Segment Start: PAGE TEXT

Thinking Small: Sessionistas Fight To Redefine American Beer Culture…

It’s David versus Goliath, only in liquid form. Often framed as extreme versus session beer, two sides of the coin, mortal enemies fighting a cage match for consumer attention, the debate over beer alcohol levels is playing out in barrooms and liquor stores from San Diego to Boston. The narrative often involves a clash of drinking cultures, with brash upstarts promoting hop bombs and barrel aged beer mammoths while a few quiet warriors work to promote a new world order of beer, filled with three and four percent alcohol ales and lagers.

On its face, the comparison of big and small beers offers an attractive dichotomy, a true exercise in contrasts. And after pumping the extreme beer balloon to its swollen limit, the mainstream media now stands ready to burst the engorged alcohol behemoth in favor of the next big (or little) thing. With articles promoting the trend-worthiness of lower alcohol beers splashing across Advertising Age and the New York Times, it’s easy to get swept up in the rah-rah spirit behind the session beer movement. Experience, however, suggests that it’s going to be a while before Americans toss aside their regular IPA’s and stouts and openly embrace the idea of lower alcohol beer.

In choosing the ‘session’ banner, American promoters have knowingly wedded themselves to a beer culture that is entirely foreign to this country. The British concept of session drinking involves the consumption of many rounds of lower alcohol beer over an extended period, say five or six beers after work. In adopting the session moniker as opposed to simply calling their efforts a campaign for lower-alcohol beers, these brewers face target consumers who are not given to long stints in the pub or hours of uninterrupted drinking. Our drinking culture is goal oriented: have a beer to accompany a meal or fill a short window of time after work and before a commute. Most drinkers don’t sit around and have a half-dozen beers before heading home and with craft beer prices in many markets approaching $7, 8 or even $10 a pour, regular ‘sessions’ would be bankrupting.

Segment End: PAGE TEXT

ABOUT THIS TASK:
Answer these questions using the session beer article above.
(a) Between which two cities is the debate over beer alcohol levels said to be playing out?
(b) Which two publications are named as running articles on the trend-worthiness of lower alcohol beers?
(c) How many beers after work does the article give as an example of British session drinking?

Segment Start: PROVIDED MATERIAL

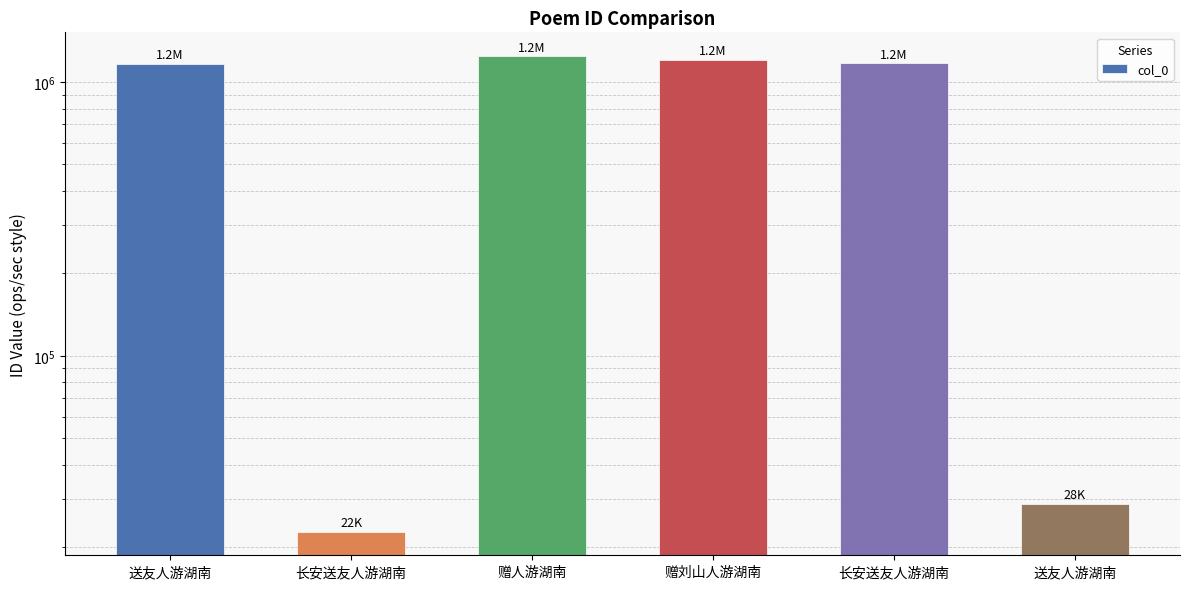

Between 赠人游湖南 and 赠刘山人游湖南, which is larger?

赠人游湖南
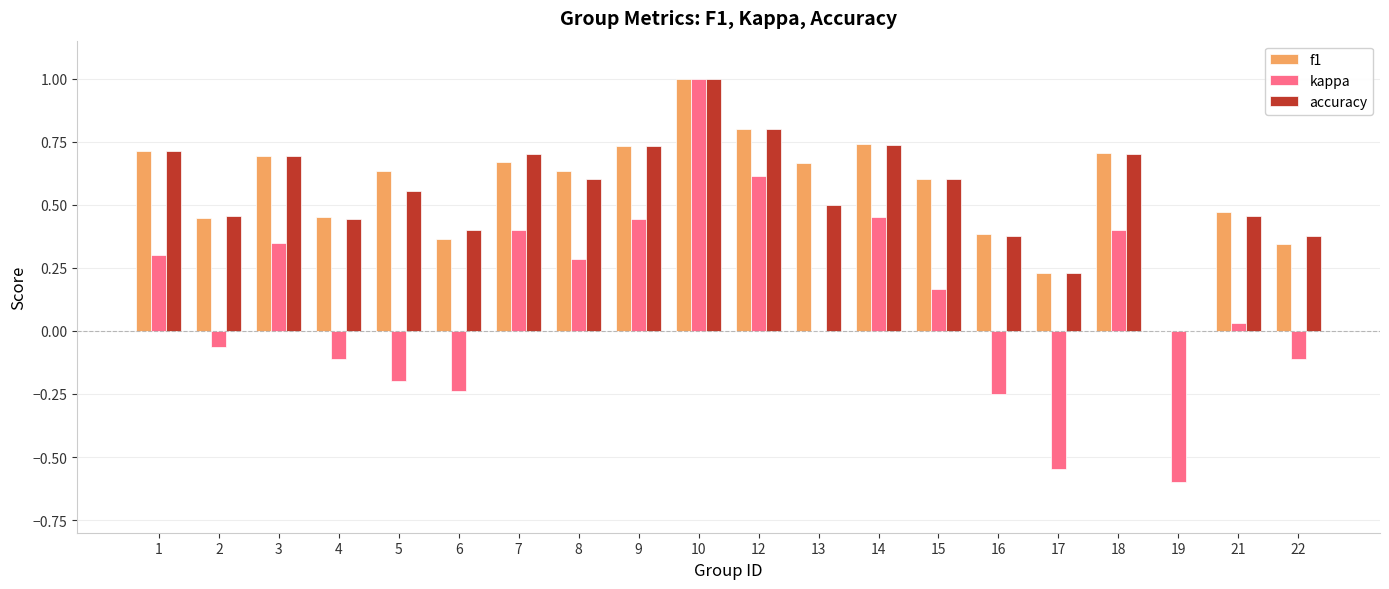

Which series has the largest range (max minus min)?

kappa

Segment End: PROVIDED MATERIAL

TASK RESPONSE:
(a) San Diego and Boston
(b) Advertising Age and the New York Times
(c) Five or six